The logic appears chillingly efficient: HTA files trigger Visual Basic Scripts, which run PowerShell commands that download secondary payloads including a customized MSI installer delivering a banking trojan. Once active, the malware spreads automatically through WhatsApp Web, sending malicious attachments to every contact visible in an open browser session.
Messages often come from trusted senders friends, relatives, colleagues whose own machines are already infected. The lure may instruct users to update Adobe Reader or resolve an account problem. With a single click, victims invite the trojan into their systems.
“This campaign demonstrates how legitimate platforms can be transformed into powerful vectors for malware delivery,” researchers said, warning that familiar communication channels may now carry threats with unprecedented reach.
Inside the Trojan: Surveillance, Persistence, and a Brazilian Focus
Once installed, Water Saci’s banking trojan turns the victim’s machine into an instrument of surveillance and manipulation.
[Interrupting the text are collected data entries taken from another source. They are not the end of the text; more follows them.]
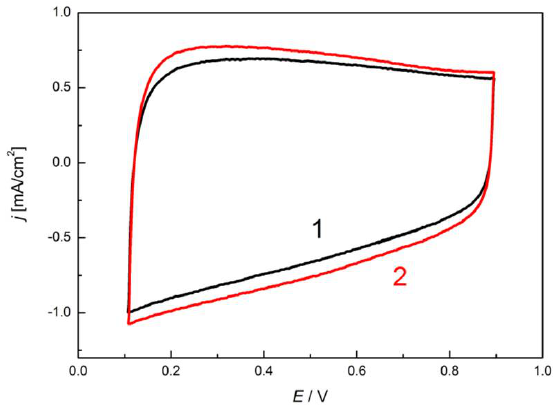
Figure 10. Cyclic voltammogram of a freshly prepared electrode in 0.1 M KOH (1), and after 500 cycles between potential limits 0.1 and 0.9 V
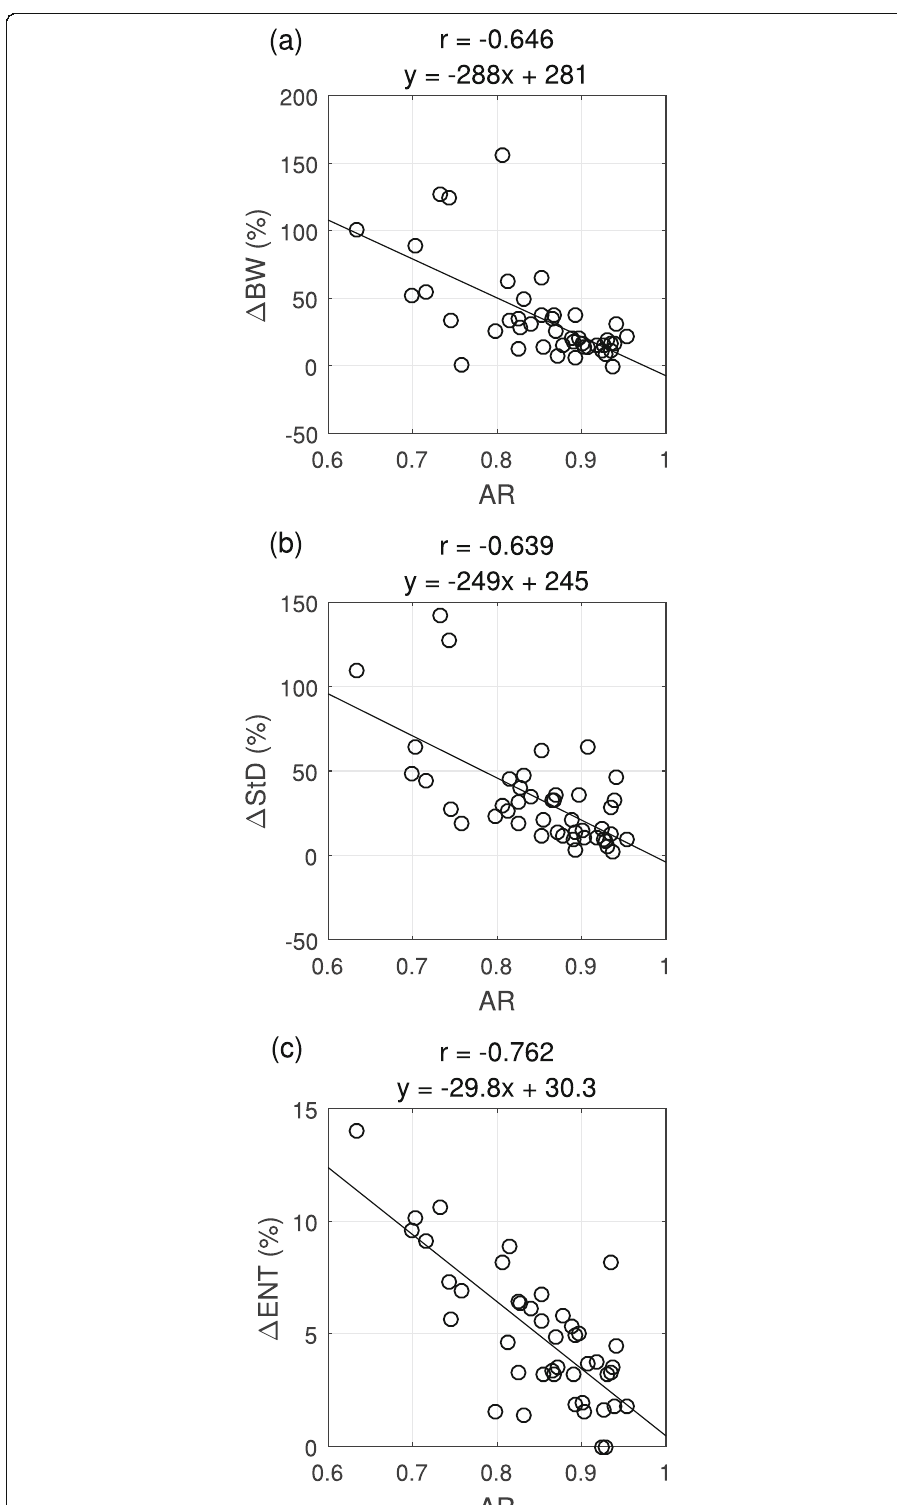
Fig. 3 Scatterplots of activity ratio (AR) vs. changes of bandwidth ( Δ BW), standard deviation ( Δ StD) and entropy ( Δ ENT) between OSEM and TOSEM. Pearson ’ s correlation coefficients ( r ) and regression line equations are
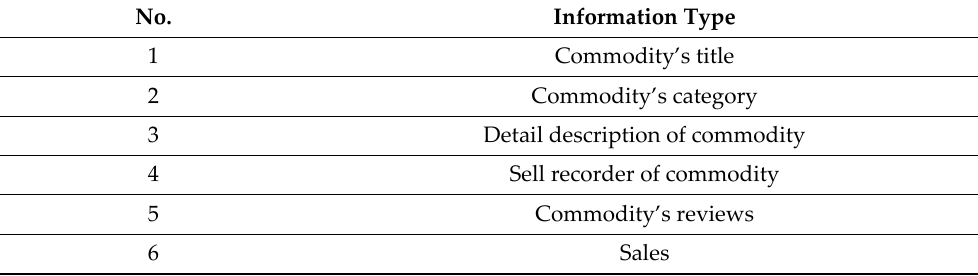
Table 3. Six types of information collected from e‑business platform. Table 2. Four types of information collected from social network platform. No.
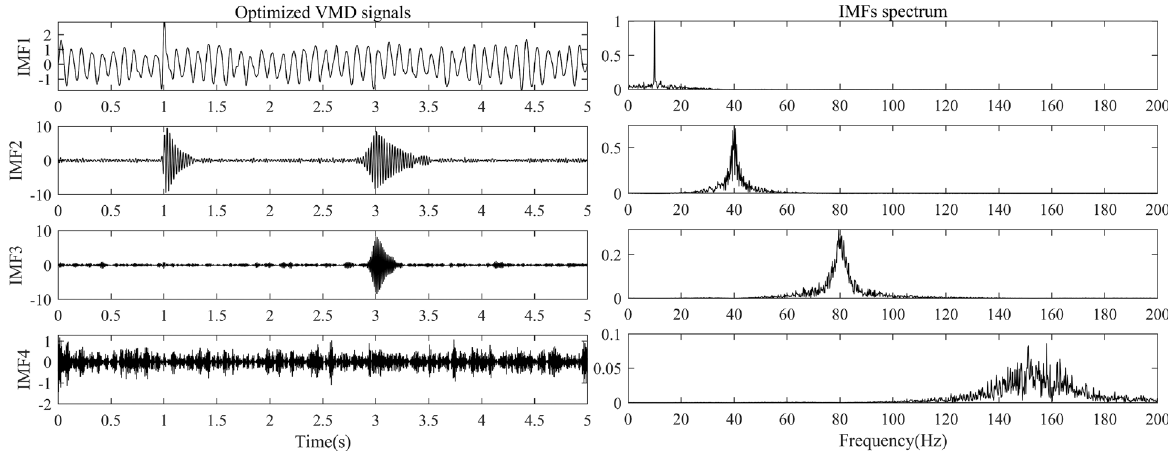
Figure 6 Optimized VMD signals and their frequency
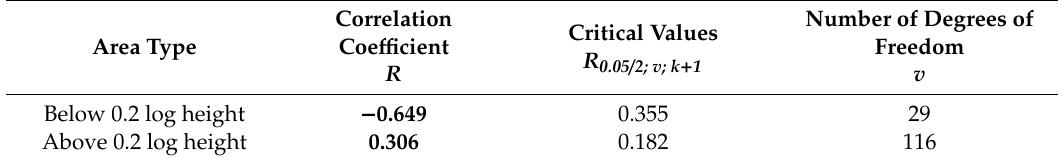
Table 10. Two-sided tests of significance of correlation coefficients between the average density of birch wood and its location at trunk height below and above 0.2 log height (at significance level p = 0.05).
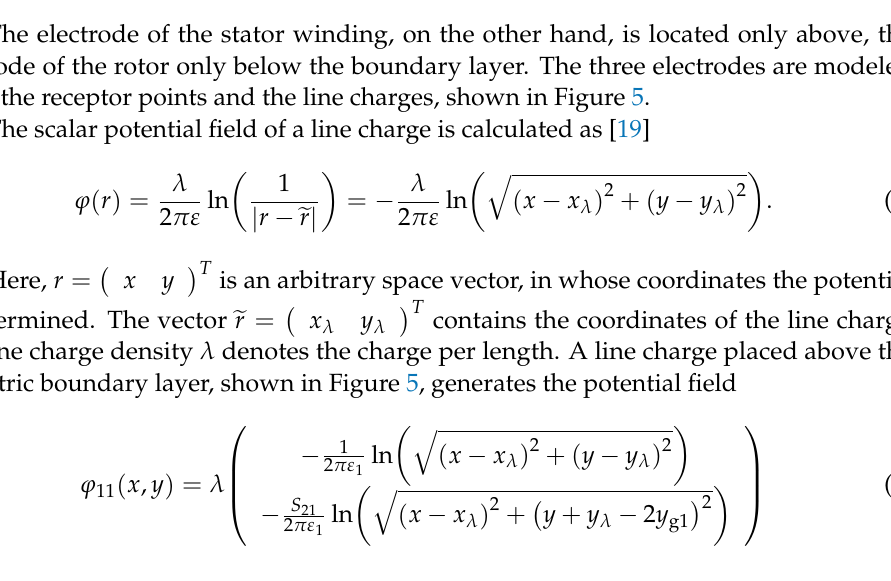
Figure 5. Representation of the electrodes in the slot model under consideration of a dielectric boundary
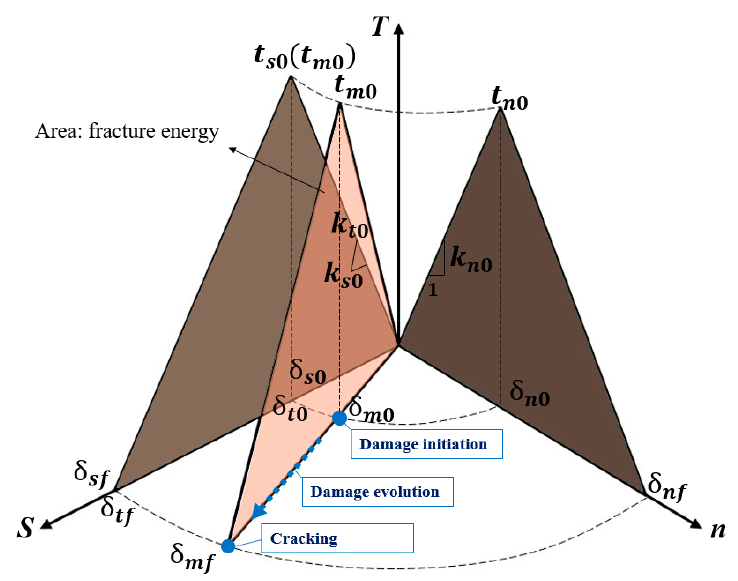
Figure 2. Traction separation response.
The malware scans the titles of open windows for signs that the user is interacting with financial platforms, cryptocurrency exchanges, or major Brazilian banks including Santander, Banco do Brasil, and Bradesco.
If it finds a match, the trojan springs into action: it can capture keystrokes, take screenshots, simulate mouse movements, alter screen resolution, upload and download files, and create fake banking overlays to harvest authentication data.
Behind the scenes, the tool exhibits layers of evasive engineering. It checks for antivirus products, harvests system metadata, performs anti-virtualization tests, and burrows into the Windows Registry to maintain persistence. Its fallback command-and-control channel uses IMAP an uncommon choice that helps the malware blend into normal network activity.
The loader component, written in AutoIt, can operate in multiple stages. Depending on which auxiliary files it finds TDA or DMP it either decrypts and injects the banking trojan through a hollowed “svchost.exe” process or loads it directly into memory, bypassing standard detection thresholds.
One telling detail underscores the local nature of the campaign: before fully activating, some components verify that the Windows system language is set to Portuguese (Brazil), suggesting the attackers intend to avoid drawing attention outside their target region.
A Country on Alert as Cybercrime Accelerates
The convergence of RelayNFC and Water Saci reflects broader shifts in Brazil’s cybercrime landscape. Attackers are blending social engineering, advanced technical capabilities, and opportunistic use of new tools including AI to accelerate their operations.
Brazil, with its widespread adoption of digital banking and contactless payments, presents a ripe environment for experimentation. The result is an escalating arms race, with criminals iterating faster than many institutions can respond.